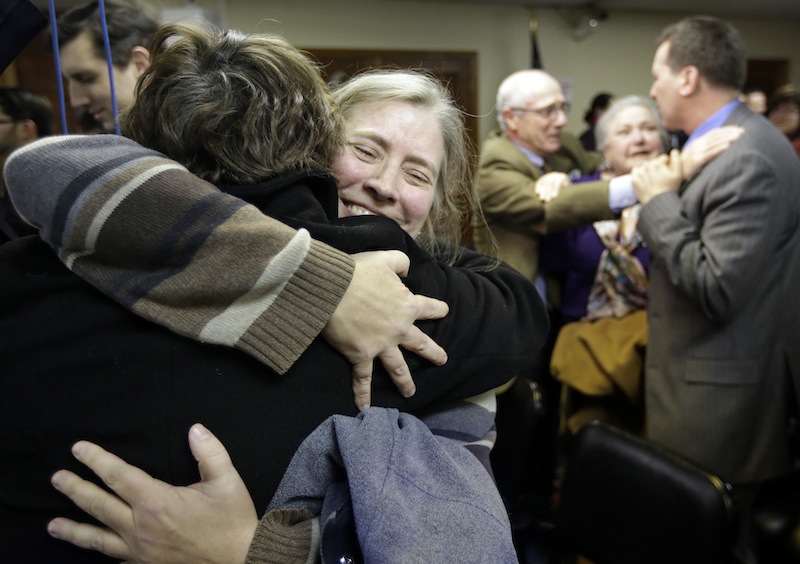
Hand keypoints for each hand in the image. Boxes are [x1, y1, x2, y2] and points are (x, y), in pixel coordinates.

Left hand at [48, 424, 257, 563]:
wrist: (241, 560)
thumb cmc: (232, 521)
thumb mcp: (227, 481)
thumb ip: (210, 452)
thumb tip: (195, 429)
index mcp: (157, 502)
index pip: (119, 476)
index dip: (97, 460)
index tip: (79, 449)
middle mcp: (141, 527)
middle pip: (99, 504)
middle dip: (76, 489)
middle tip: (56, 478)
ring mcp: (140, 550)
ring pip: (97, 538)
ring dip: (73, 529)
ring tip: (51, 525)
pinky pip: (115, 558)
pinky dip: (99, 554)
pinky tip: (91, 552)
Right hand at [322, 250, 448, 409]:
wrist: (332, 288)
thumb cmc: (357, 271)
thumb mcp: (385, 258)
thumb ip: (401, 262)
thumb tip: (406, 272)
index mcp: (407, 305)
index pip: (428, 308)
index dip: (437, 309)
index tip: (443, 311)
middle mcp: (399, 329)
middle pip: (421, 344)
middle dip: (433, 353)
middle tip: (442, 360)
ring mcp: (381, 345)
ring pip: (398, 368)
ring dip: (405, 381)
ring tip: (411, 392)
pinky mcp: (360, 355)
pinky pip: (363, 379)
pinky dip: (363, 395)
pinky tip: (364, 409)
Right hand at [534, 172, 570, 201]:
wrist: (559, 178)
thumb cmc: (565, 186)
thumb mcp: (568, 187)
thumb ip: (567, 190)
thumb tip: (565, 196)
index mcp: (562, 177)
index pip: (558, 183)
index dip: (556, 190)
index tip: (554, 197)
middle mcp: (554, 176)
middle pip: (550, 184)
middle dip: (548, 192)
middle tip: (547, 201)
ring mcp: (547, 176)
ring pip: (544, 184)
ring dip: (542, 192)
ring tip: (542, 199)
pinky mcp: (542, 178)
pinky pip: (539, 183)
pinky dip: (538, 188)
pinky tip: (537, 193)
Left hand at [632, 149, 682, 204]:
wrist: (658, 202)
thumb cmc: (669, 189)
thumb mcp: (678, 174)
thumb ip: (677, 160)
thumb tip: (674, 151)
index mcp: (658, 163)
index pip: (663, 158)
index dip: (667, 164)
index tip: (668, 171)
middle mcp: (647, 166)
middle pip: (653, 162)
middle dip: (658, 166)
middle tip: (661, 176)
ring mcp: (639, 173)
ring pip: (644, 165)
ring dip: (648, 169)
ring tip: (653, 178)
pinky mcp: (634, 179)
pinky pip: (635, 170)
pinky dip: (639, 172)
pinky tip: (644, 177)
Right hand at [680, 125, 743, 178]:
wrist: (673, 173)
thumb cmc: (686, 165)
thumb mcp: (695, 153)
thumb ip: (705, 147)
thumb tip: (718, 143)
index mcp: (698, 142)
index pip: (714, 132)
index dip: (727, 129)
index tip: (738, 129)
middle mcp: (697, 145)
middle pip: (716, 136)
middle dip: (730, 133)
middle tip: (742, 132)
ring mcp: (696, 152)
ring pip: (714, 143)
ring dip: (727, 139)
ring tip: (737, 137)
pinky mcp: (696, 161)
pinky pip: (709, 153)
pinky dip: (719, 149)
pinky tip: (727, 147)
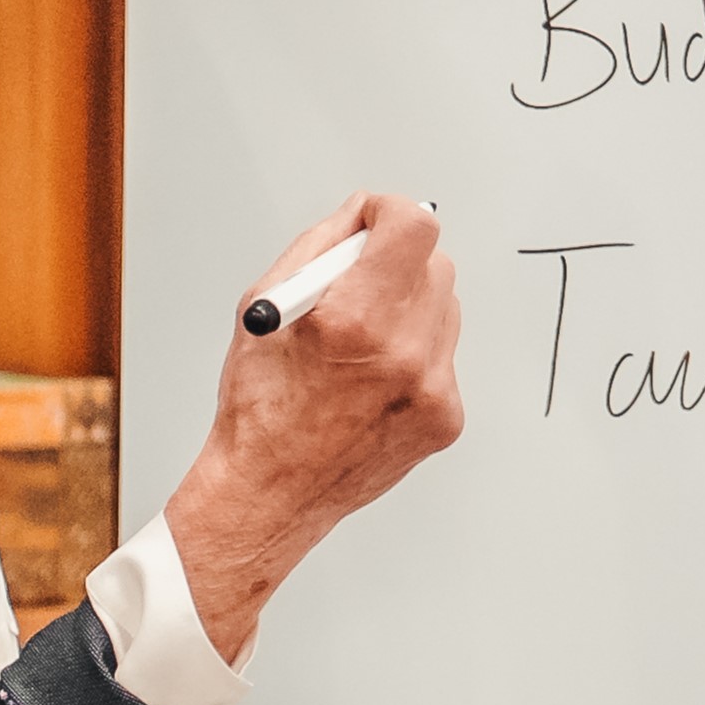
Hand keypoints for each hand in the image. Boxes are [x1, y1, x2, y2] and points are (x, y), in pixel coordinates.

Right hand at [159, 193, 463, 655]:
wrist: (270, 492)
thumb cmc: (258, 408)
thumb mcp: (264, 310)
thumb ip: (317, 249)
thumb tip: (358, 218)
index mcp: (353, 318)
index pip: (414, 225)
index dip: (390, 212)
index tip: (374, 221)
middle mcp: (404, 352)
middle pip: (435, 262)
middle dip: (397, 262)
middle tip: (358, 285)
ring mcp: (433, 388)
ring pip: (446, 307)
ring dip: (409, 307)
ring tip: (361, 342)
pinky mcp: (446, 417)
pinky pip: (445, 355)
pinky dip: (415, 354)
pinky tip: (373, 380)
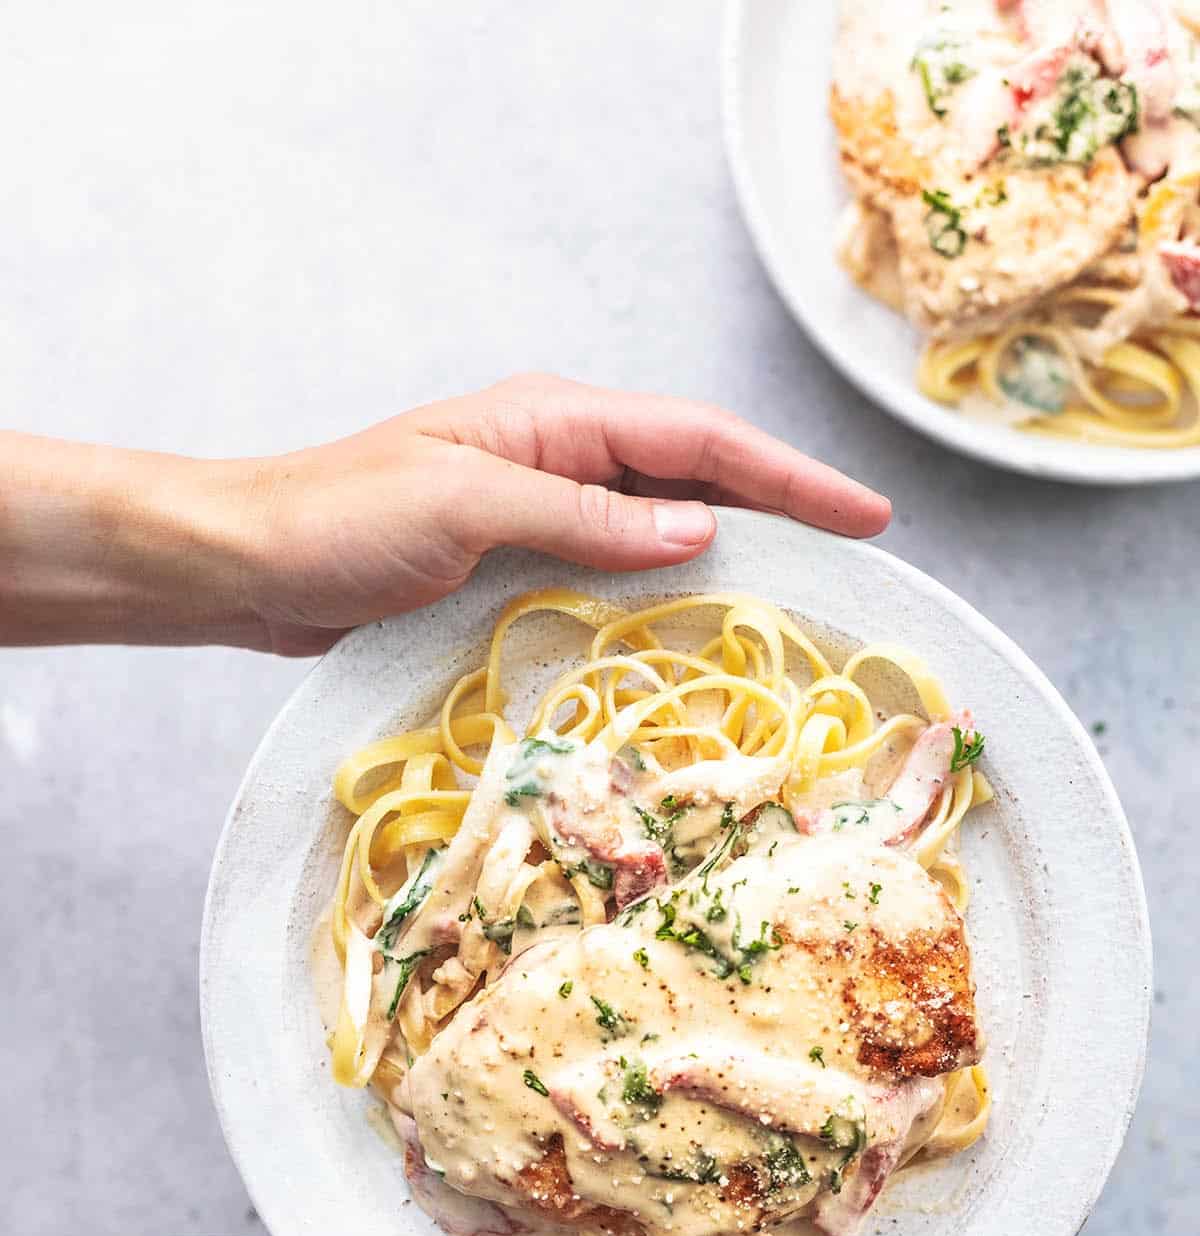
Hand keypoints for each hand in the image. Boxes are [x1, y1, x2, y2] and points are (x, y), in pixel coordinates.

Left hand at [0, 376, 888, 651]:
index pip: (700, 440)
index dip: (790, 476)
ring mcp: (542, 514)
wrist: (250, 566)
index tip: (867, 515)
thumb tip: (700, 531)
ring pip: (663, 535)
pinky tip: (697, 638)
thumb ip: (583, 518)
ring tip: (805, 605)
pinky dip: (664, 603)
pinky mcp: (519, 568)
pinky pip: (616, 580)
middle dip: (782, 513)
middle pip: (698, 481)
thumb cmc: (341, 521)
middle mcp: (560, 459)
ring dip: (730, 564)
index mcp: (554, 421)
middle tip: (860, 560)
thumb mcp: (466, 508)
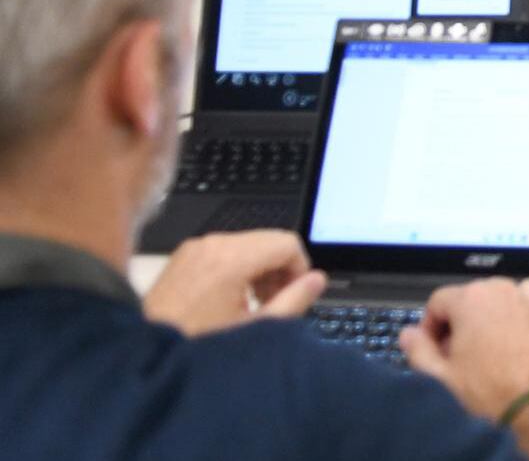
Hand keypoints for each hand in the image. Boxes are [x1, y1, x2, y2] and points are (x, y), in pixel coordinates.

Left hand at [143, 231, 325, 335]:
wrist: (141, 357)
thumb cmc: (193, 345)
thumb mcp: (254, 329)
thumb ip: (293, 301)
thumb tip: (315, 281)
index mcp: (230, 259)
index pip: (287, 243)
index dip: (300, 268)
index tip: (296, 292)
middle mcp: (211, 245)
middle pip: (267, 241)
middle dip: (279, 270)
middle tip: (274, 304)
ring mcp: (194, 249)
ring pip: (246, 246)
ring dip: (259, 271)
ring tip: (251, 307)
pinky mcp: (183, 257)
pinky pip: (223, 252)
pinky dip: (236, 270)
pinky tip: (230, 301)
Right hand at [401, 278, 528, 421]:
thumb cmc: (490, 390)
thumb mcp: (442, 376)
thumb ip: (419, 350)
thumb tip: (408, 334)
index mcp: (470, 299)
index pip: (438, 301)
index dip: (430, 327)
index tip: (433, 348)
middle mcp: (499, 289)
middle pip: (466, 299)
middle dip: (457, 324)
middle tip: (456, 357)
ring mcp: (525, 297)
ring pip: (494, 299)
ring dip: (484, 318)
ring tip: (484, 352)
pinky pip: (522, 300)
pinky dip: (514, 312)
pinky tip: (511, 337)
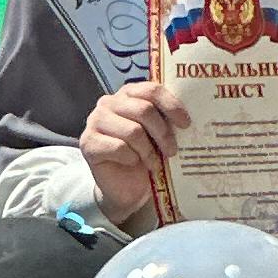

**Exercise brief**.
Copy each line of the listing that contains "wrist".

**Response**.
wrist: (241, 560)
wrist: (332, 288)
wrist: (559, 178)
wrist: (658, 202)
wrist: (673, 173)
wrist: (270, 492)
wrist: (250, 566)
wrist: (141, 357)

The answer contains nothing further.